À tour de rôle, les appareils de forage, les plates-formes grillagées provisoires, les réservoirs de carburant étaient transportés jusqu’aux écoutilles de la soute ; lorsque, seul, le sol fouaillé de toutes parts témoigna des travaux accomplis, Rohan, en compagnie de Westergard, l’adjoint de l’Ingénieur en chef, parcourut une fois encore, par mesure de précaution, les chantiers abandonnés. Puis les hommes s’engouffrèrent dans les profondeurs du vaisseau. Alors seulement le sable s’agita dans le périmètre lointain, tandis que les ergorobots, appelés par radio, rentraient en file pour se cacher dans les flancs de l’astronef qui happa ensuite, sous les plaques de son blindage, la rampe inclinée et l’ossature verticale de l’ascenseur. Pendant l’espace d’un instant, tout s’immobilisa, puis le hurlement monotone du vent violent assourdit le sifflement métallique de l’air comprimé qui purgeait les tuyères. Des tourbillons de poussière rouge prirent la poupe dans leur étau, une lueur verte y vacilla, mêlée à la lumière rouge du soleil, et dans une galopade de coups de tonnerre incessants, secouant le désert et répercutés en échos multipliés par les parois rocheuses, le vaisseau s’éleva lentement dans les airs.
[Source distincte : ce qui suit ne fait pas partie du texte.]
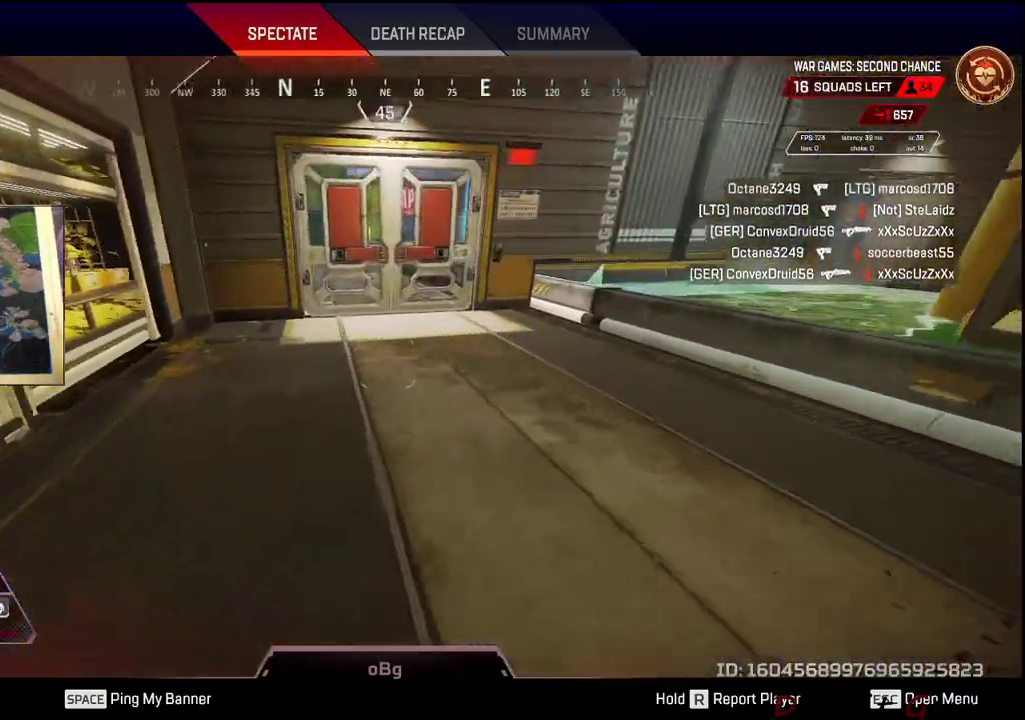
{"keys": ["a", "s"], "mouse": [], "events": []}
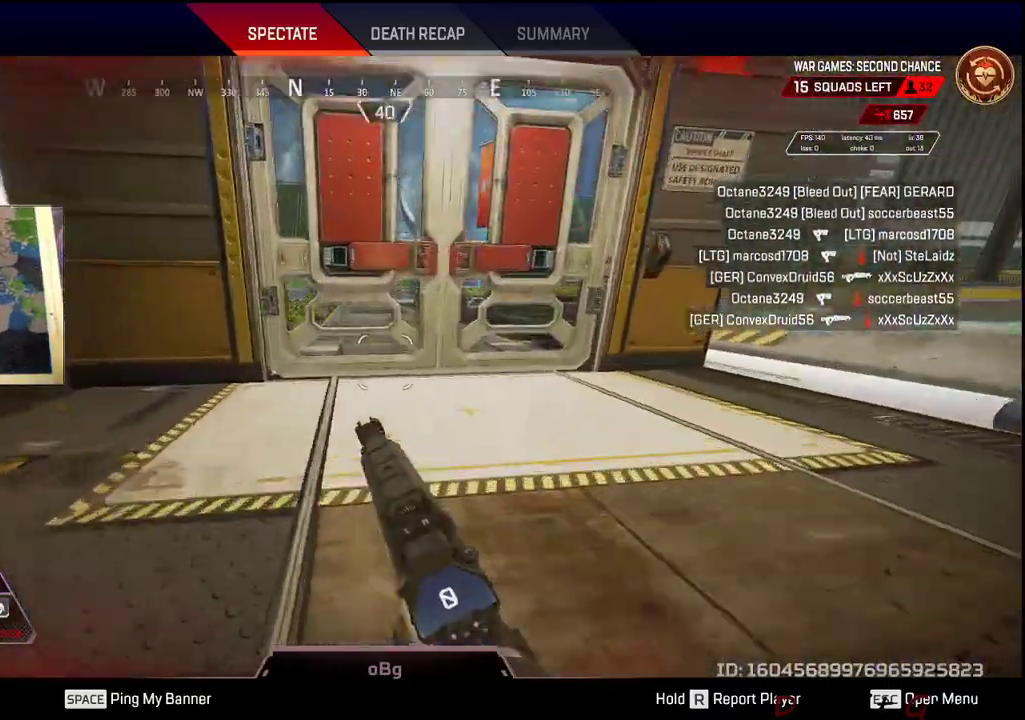
{"keys": ["a", "s"], "mouse": [], "events": []}
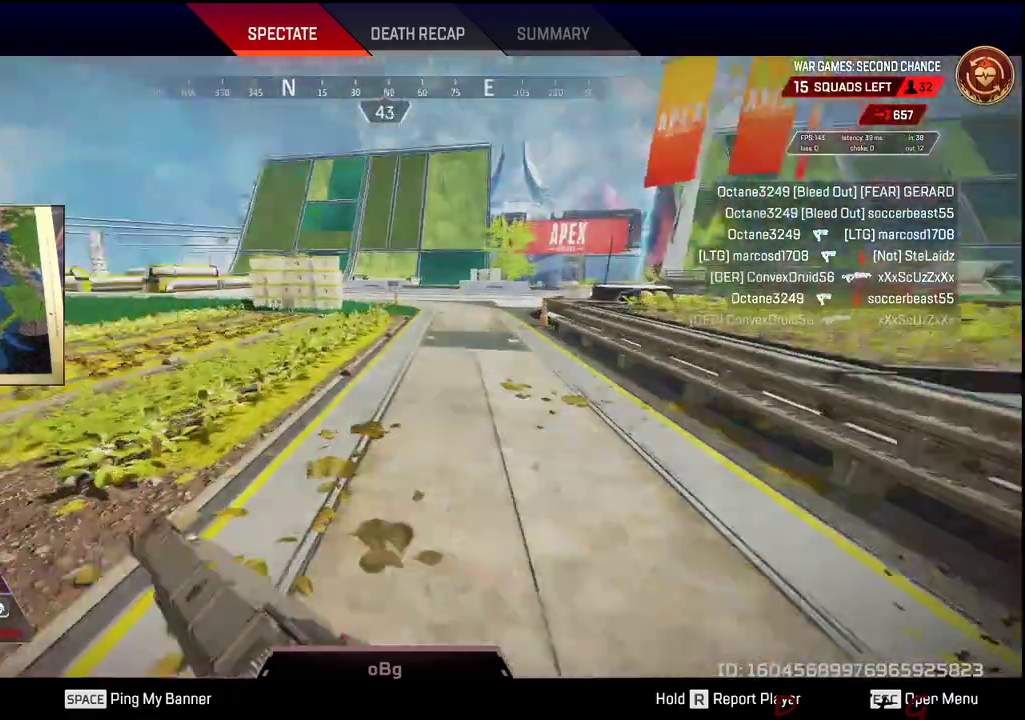
{"keys": ["a", "s"], "mouse": [], "events": []}
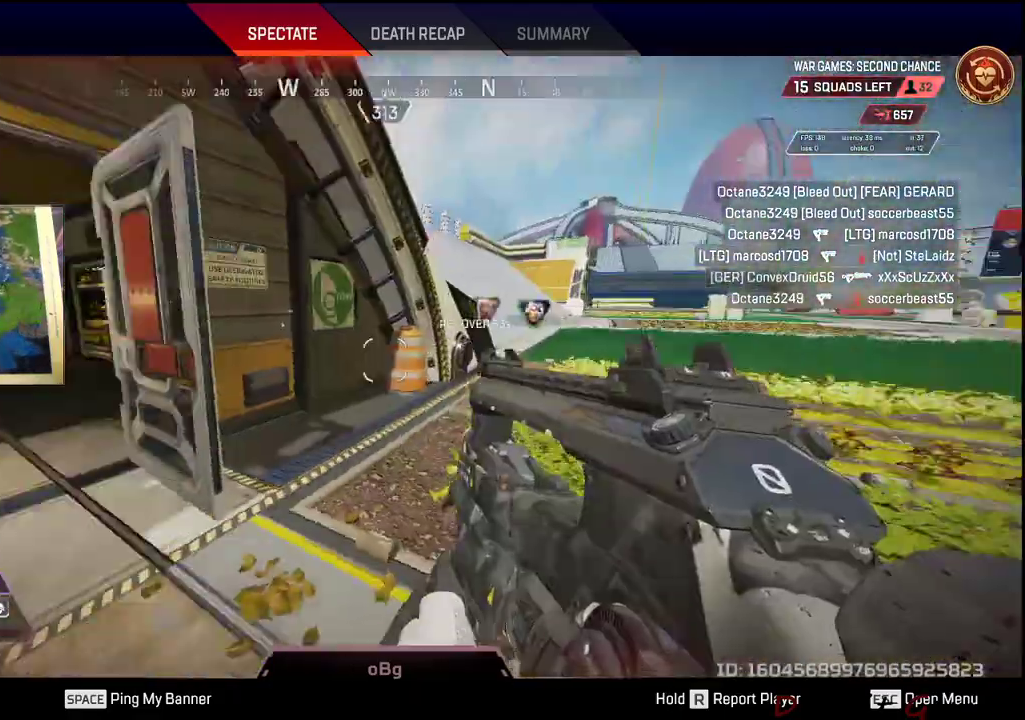
{"keys": ["a", "s"], "mouse": [], "events": []}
Laissant derrière lui le cercle de roche incendié, les dunes vitrifiées et les coulées de condensation, il disparut dans le ciel violet avec une vitesse croissante.

Longtemps après, lorsque la dernière traînée blanchâtre de la vapeur de sa trajectoire se fut dissipée dans l’atmosphère et que les sables eurent entrepris de recouvrir la roche nue et de combler les fouilles abandonnées, un nuage noir apparut à l’horizon. Volant bas, il se déploya et entoura comme d’un bras tendu, tout en volutes, le lieu de l’atterrissage ; puis il s’immobilisa, suspendu en cet endroit. Cela dura un certain temps. Lorsque le soleil commença à décliner pour de bon, une pluie noire se mit à tomber de ce nuage sur le désert.